■ WHAT YOU NEED TO DO: Could you return, word for word, the part of the weather discussion starting with "The Weather" and going on through "in a bottle!"?

■ QUOTED PASSAGE:
┄┄┄┄┄┄
The Weather

I was just wondering if a tube works like lightning, I guess it must.

Technically no, it relies on a controlled flow of electrons, but.......turn the knob up a wee bit too far and bang, lightning in a bottle!

Another smoking day for southern Ontario

Real toasty here too. I went outside this morning to attack the relentless knotweed with a 6 HP weedeater on wheels. After two hours of that stuff, I'm done outside for today, dehydrated already. I could literally squeeze water (sweat) from my shorts and that's all I was wearing. I sweat like a mad man, even when shoveling snow, but this is crazy.

New Zealand forgets to say it's production is mostly organic.

I was in Singapore in 1988. There are no cows on the island, so beef served in restaurants is flown in from elsewhere. We went to eat one night and the waiter asked if I wanted American beef, or New Zealand beef. Since I can get an American steak anytime I chose the NZ meat. I can still remember how much better it tasted. You can get grass pastured beef here, it's just priced out of my budget and Sherri prefers the flavored belt leather we get here.
┄┄┄┄┄┄
Saved entries
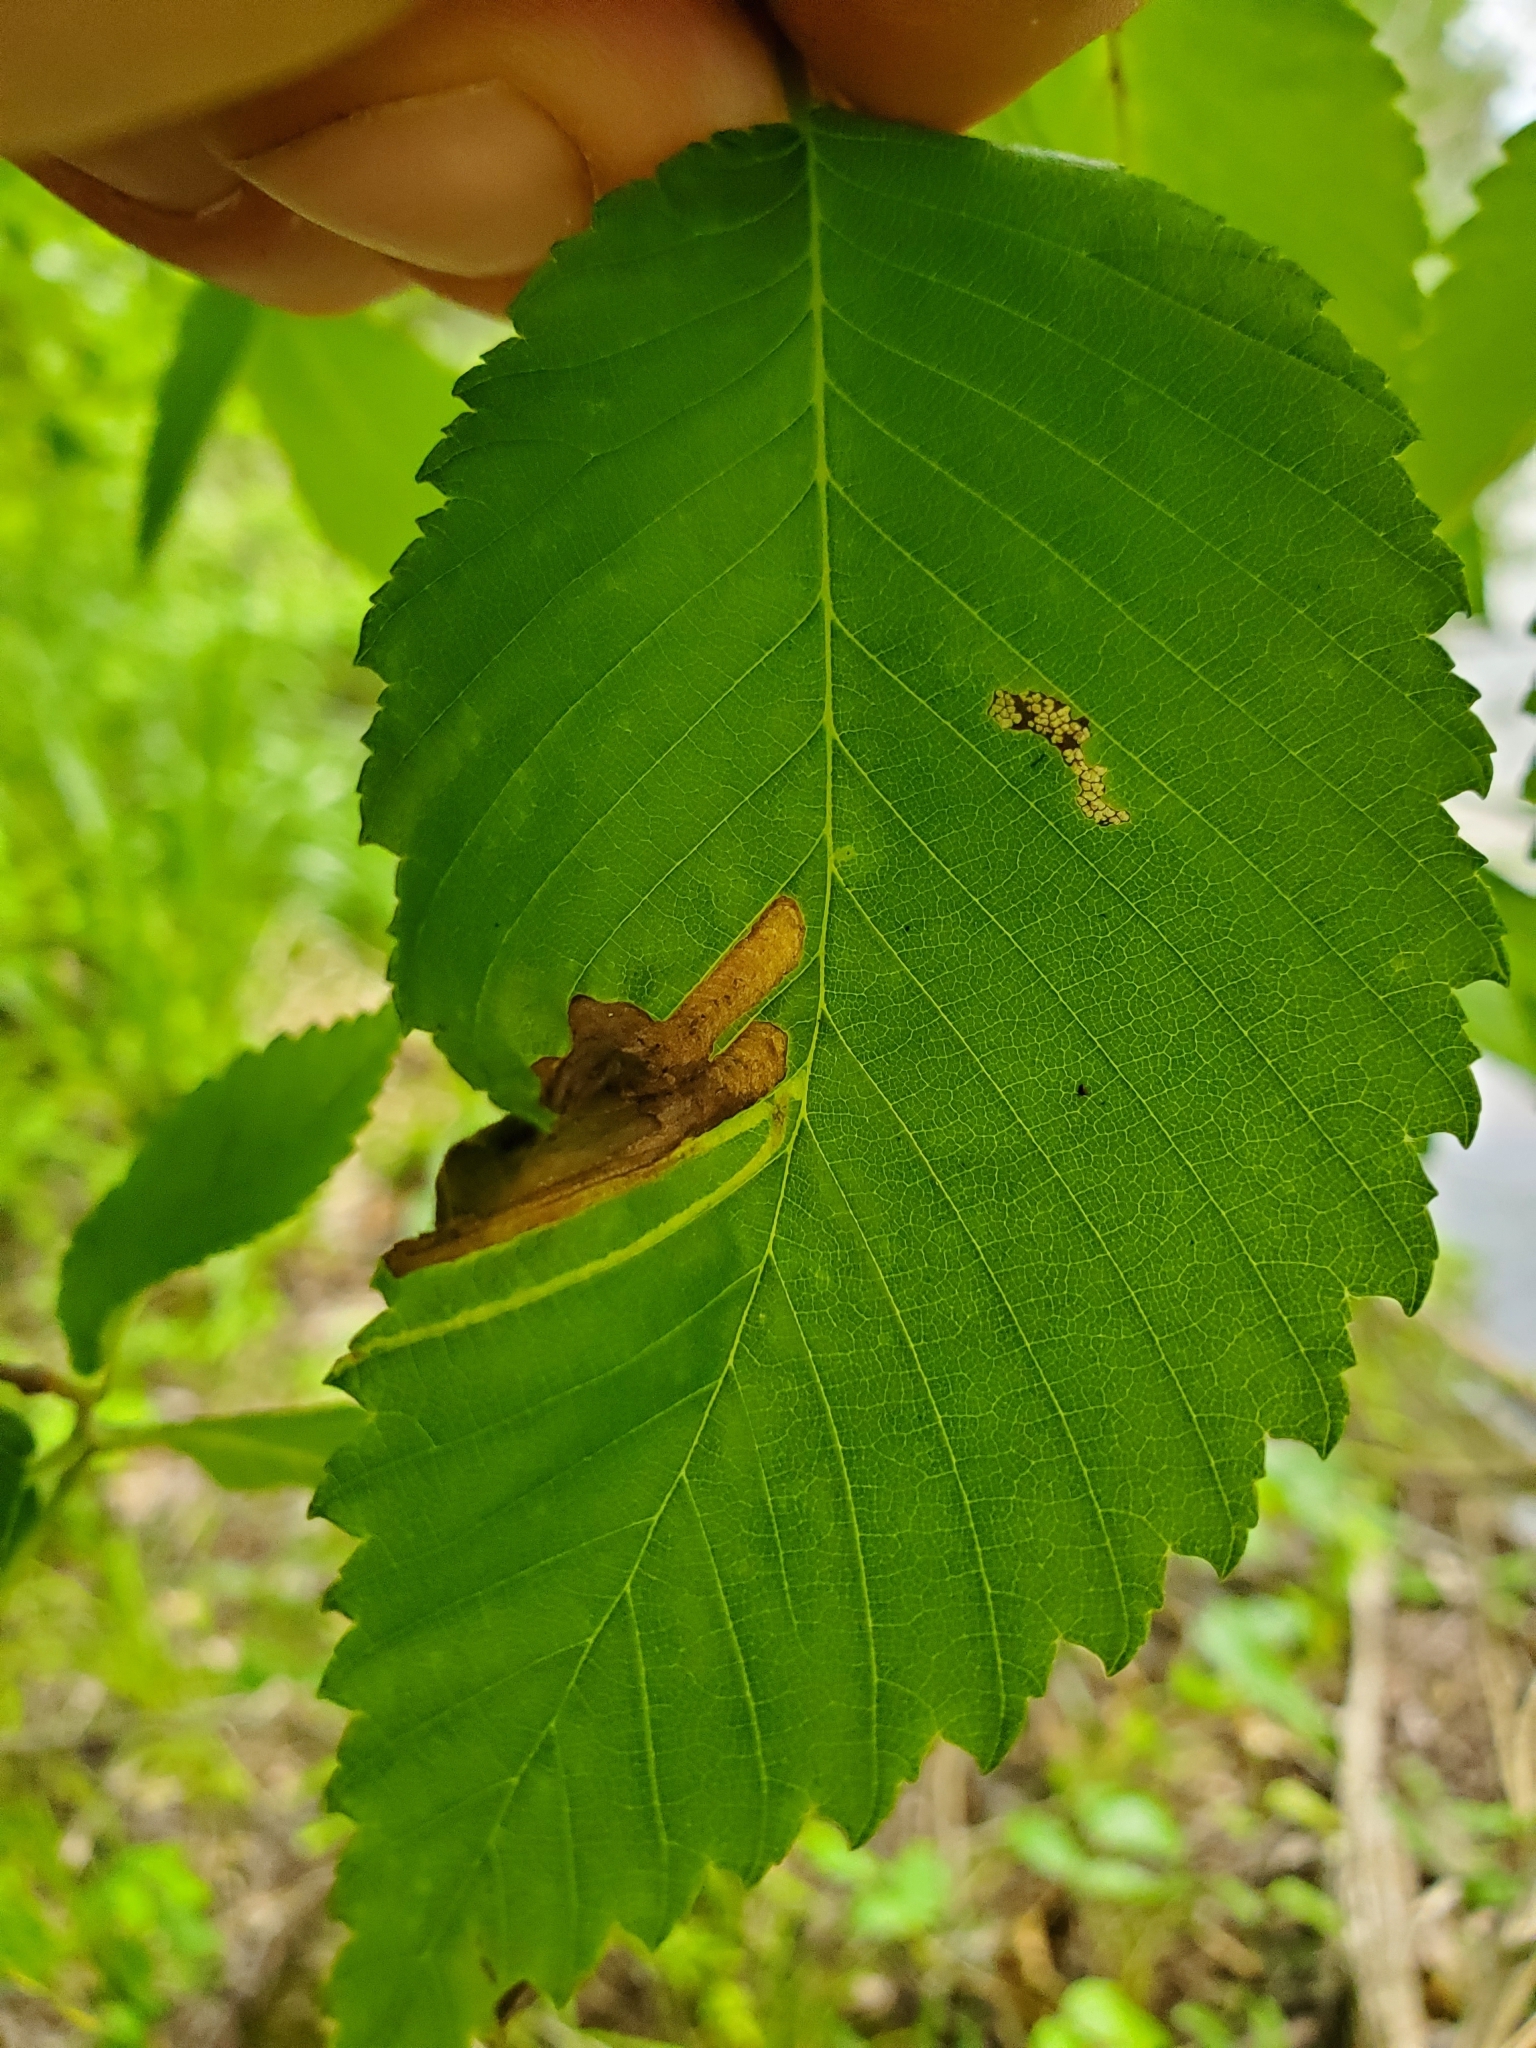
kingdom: Animalia
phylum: Arthropoda
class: Insecta
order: Diptera
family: Agromyzidae
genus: Agromyza
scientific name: Agromyza aristata
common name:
┄┄┄┄┄┄
■ EXERCISE OUTPUT:
The Weather

I was just wondering if a tube works like lightning, I guess it must.

Technically no, it relies on a controlled flow of electrons, but.......turn the knob up a wee bit too far and bang, lightning in a bottle!